A federal prosecutor in New York City says increasing cooperation with law enforcement agencies in other countries is helping U.S. authorities combat international crime. Victoria Cavaliere has more from VOA's New York Bureau.
The U.S. Federal Court for the Southern District of New York is one of the most influential U.S. federal districts, holding jurisdiction over Manhattan, the Bronx and several surrounding counties.
Michael J. Garcia, the U.S. Attorney for the Southern District, says the court handles some of the country's heaviest caseload of terrorism, narcotics trafficking and insider trading litigation.
Garcia stressed that international cooperation has been a key factor in the prosecutions.
"More recently, we created a unit called International Narcotics. This really is a success story. It was formed in 2002, with the idea being that we would work together with our foreign counterparts, cooperatively, to bring to justice the major narcotics traffickers. We've extradited Mexican cartel members, FARC(Revolutionary Armed Forces of Colombia) members from Colombia. We've had extraditions from Thailand, Romania, Belize. The extradition success rate is not a coincidence. These cases, like the terrorism cases, rely on international cooperation," he said.
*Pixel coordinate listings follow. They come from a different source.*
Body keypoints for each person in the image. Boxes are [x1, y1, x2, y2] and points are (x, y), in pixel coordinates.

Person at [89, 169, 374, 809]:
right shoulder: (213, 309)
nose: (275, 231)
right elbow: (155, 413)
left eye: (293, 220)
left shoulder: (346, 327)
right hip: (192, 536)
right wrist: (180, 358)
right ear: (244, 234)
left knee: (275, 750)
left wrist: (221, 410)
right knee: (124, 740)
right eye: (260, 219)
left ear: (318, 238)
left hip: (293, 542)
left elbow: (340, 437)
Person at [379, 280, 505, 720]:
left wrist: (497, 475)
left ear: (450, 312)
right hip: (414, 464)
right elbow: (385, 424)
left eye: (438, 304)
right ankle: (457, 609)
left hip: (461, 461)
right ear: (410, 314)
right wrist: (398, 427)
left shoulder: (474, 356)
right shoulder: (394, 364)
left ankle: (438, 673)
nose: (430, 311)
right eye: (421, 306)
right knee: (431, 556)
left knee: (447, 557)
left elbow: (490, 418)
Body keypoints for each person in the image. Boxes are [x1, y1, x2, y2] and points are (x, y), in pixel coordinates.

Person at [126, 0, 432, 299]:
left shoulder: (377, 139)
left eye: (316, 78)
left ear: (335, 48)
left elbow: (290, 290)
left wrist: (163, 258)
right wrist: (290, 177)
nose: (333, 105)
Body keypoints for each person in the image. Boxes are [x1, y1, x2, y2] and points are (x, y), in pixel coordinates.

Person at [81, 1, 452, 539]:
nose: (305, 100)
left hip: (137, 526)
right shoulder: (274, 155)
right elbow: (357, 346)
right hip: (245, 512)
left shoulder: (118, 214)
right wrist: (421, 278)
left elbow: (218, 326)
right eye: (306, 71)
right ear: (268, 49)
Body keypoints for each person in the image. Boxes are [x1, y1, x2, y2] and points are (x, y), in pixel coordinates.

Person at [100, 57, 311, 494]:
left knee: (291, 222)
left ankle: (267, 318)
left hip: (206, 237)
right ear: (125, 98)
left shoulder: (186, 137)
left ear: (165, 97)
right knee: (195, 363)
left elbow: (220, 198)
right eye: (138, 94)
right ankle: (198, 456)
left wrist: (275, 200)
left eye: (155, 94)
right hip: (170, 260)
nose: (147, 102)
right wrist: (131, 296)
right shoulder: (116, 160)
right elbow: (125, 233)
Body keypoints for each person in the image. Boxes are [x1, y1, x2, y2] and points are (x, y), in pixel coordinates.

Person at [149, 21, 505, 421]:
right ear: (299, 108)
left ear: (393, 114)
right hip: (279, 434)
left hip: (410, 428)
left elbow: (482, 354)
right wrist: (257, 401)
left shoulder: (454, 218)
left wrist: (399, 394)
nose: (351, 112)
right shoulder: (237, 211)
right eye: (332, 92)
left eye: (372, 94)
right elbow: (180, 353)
Garcia says the Southern District has also dealt with corruption and fraud cases involving the United Nations, including the oil-for-food scandal. Federal prosecutors have indicted more than a dozen people for taking bribes and kickbacks from the now defunct humanitarian program.
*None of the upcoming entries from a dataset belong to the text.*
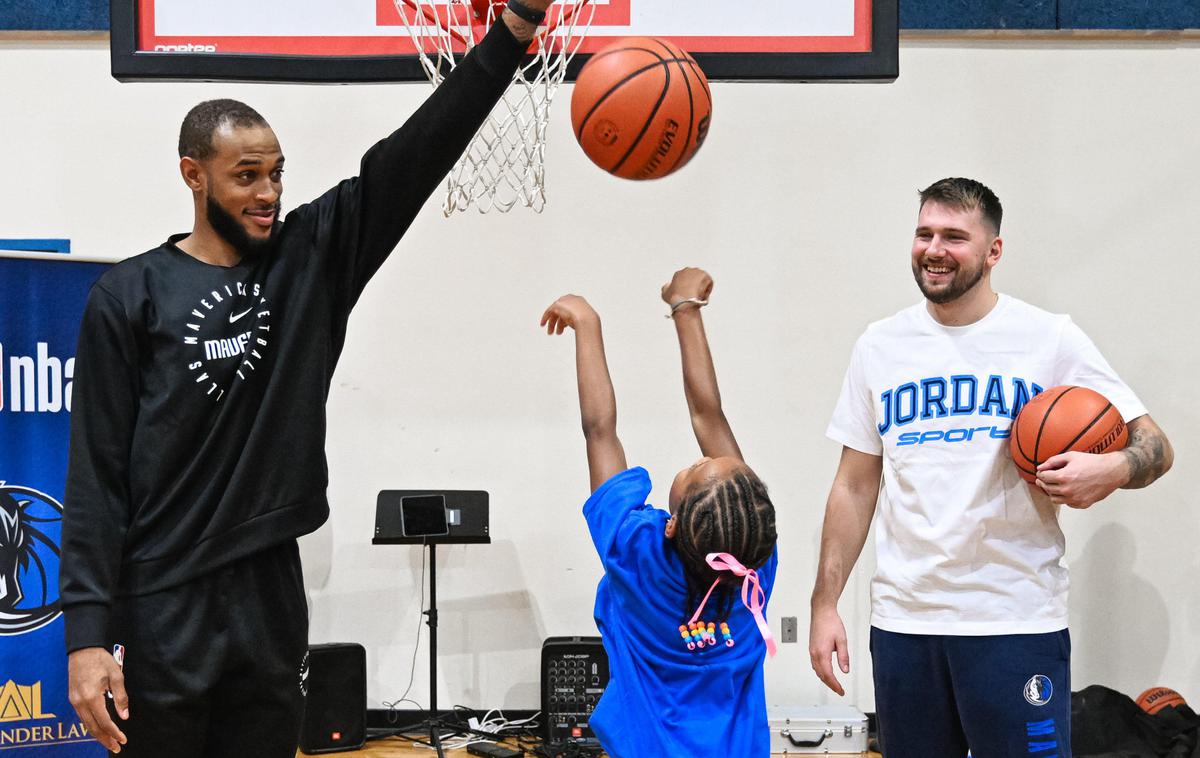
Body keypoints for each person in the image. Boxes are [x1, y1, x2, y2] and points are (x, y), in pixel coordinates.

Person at [59, 3, 555, 755]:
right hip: (163, 603)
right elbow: (96, 477)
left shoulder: (309, 262)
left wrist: (511, 33)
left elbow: (412, 157)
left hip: (268, 595)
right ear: (194, 175)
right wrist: (86, 637)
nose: (267, 193)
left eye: (276, 173)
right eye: (245, 176)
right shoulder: (129, 296)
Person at [808, 177, 1174, 757]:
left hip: (1014, 618)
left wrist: (1111, 470)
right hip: (906, 623)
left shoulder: (1048, 338)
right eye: (924, 233)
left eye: (955, 236)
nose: (934, 248)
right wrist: (825, 603)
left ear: (993, 251)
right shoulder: (879, 346)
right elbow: (854, 487)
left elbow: (1155, 446)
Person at [539, 267, 779, 757]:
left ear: (672, 525)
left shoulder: (635, 553)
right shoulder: (755, 564)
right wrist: (685, 308)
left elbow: (599, 431)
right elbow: (709, 416)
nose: (701, 456)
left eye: (696, 468)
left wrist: (588, 324)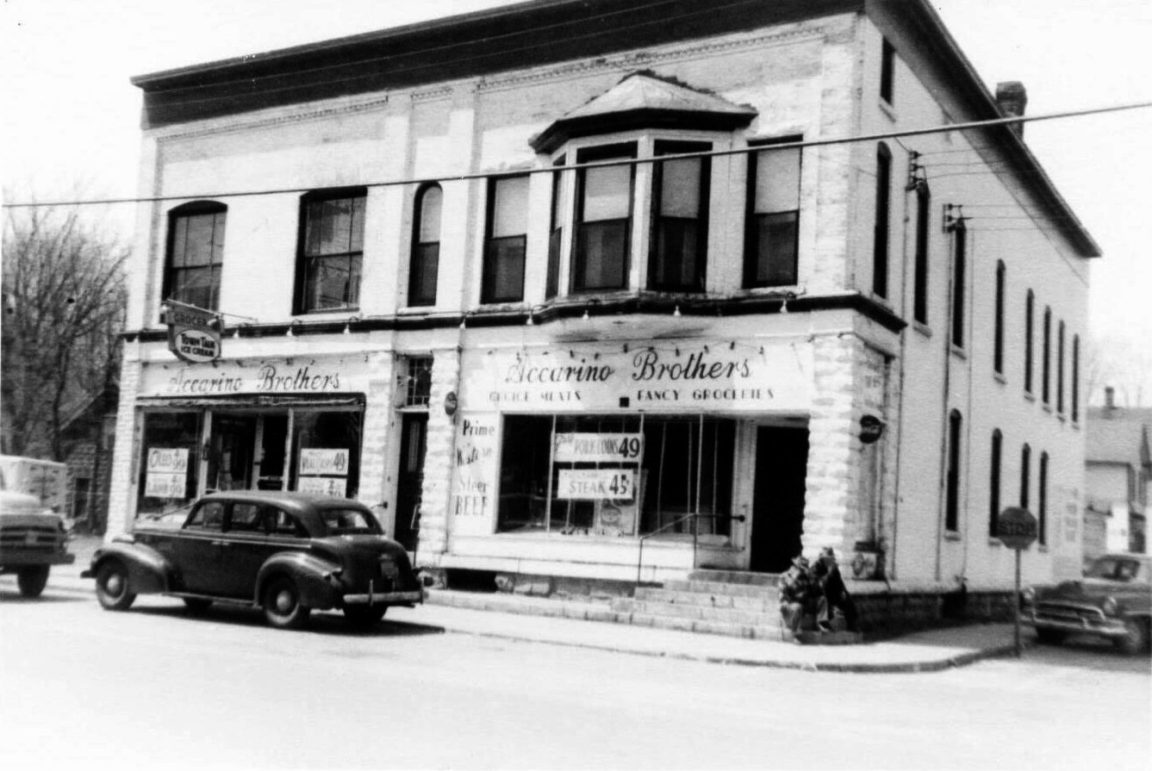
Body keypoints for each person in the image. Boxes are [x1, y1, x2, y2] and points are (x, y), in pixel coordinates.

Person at [812, 547, 859, 632]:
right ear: (822, 558)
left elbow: (839, 582)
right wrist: (830, 573)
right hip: (821, 594)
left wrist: (843, 591)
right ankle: (823, 624)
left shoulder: (834, 568)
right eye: (827, 558)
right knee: (823, 600)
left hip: (833, 594)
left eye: (831, 558)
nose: (830, 560)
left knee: (847, 599)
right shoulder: (816, 567)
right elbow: (819, 585)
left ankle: (851, 624)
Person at [778, 555, 819, 637]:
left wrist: (811, 578)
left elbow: (815, 591)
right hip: (789, 604)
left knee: (821, 600)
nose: (803, 569)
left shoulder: (806, 577)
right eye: (801, 567)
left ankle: (820, 625)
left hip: (804, 603)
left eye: (805, 566)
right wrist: (796, 576)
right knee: (797, 607)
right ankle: (795, 632)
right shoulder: (785, 576)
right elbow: (784, 592)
Garcia said at least two fugitives are still being sought abroad. "Any case where you have a fugitive in a foreign country, we have to work through whatever extradition treaties we have. Through the rules that govern extradition treaties, which include mutuality, meaning it has to be a crime in the country we are requesting the extradition from. Ultimately, it's a sovereignty issue," he said.
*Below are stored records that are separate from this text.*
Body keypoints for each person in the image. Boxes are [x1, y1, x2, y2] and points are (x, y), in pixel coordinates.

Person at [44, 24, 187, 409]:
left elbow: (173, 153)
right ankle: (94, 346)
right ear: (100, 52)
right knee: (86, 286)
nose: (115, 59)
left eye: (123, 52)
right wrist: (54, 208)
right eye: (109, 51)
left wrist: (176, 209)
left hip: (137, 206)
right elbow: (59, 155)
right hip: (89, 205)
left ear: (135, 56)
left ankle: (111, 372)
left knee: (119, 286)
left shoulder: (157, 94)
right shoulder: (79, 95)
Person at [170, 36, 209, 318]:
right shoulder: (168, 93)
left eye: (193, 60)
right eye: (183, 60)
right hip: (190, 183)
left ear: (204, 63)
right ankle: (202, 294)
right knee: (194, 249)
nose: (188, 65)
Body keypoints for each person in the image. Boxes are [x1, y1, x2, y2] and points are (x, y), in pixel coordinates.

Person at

The court has also made several notable prosecutions of human traffickers. In 2006, 40 people were indicted on charges of running brothels staffed by more than 70 Korean sex slaves. Investigators said the suspects smuggled the Korean women through Canada and Mexico. "You have organized crime syndicates compromising border security, bringing people in, putting them in terrible danger, and then trafficking them in the United States. A terrible problem and a very, very difficult problem to get at," he said.
This month, Garcia and U.S. Justice Department officials announced they had charged alleged Russian arms dealer Viktor Bout on four counts of terrorism for seeking to sell millions of dollars of weapons to Colombia's FARC rebels.
Garcia would not comment on the efforts to have Bout extradited from Thailand.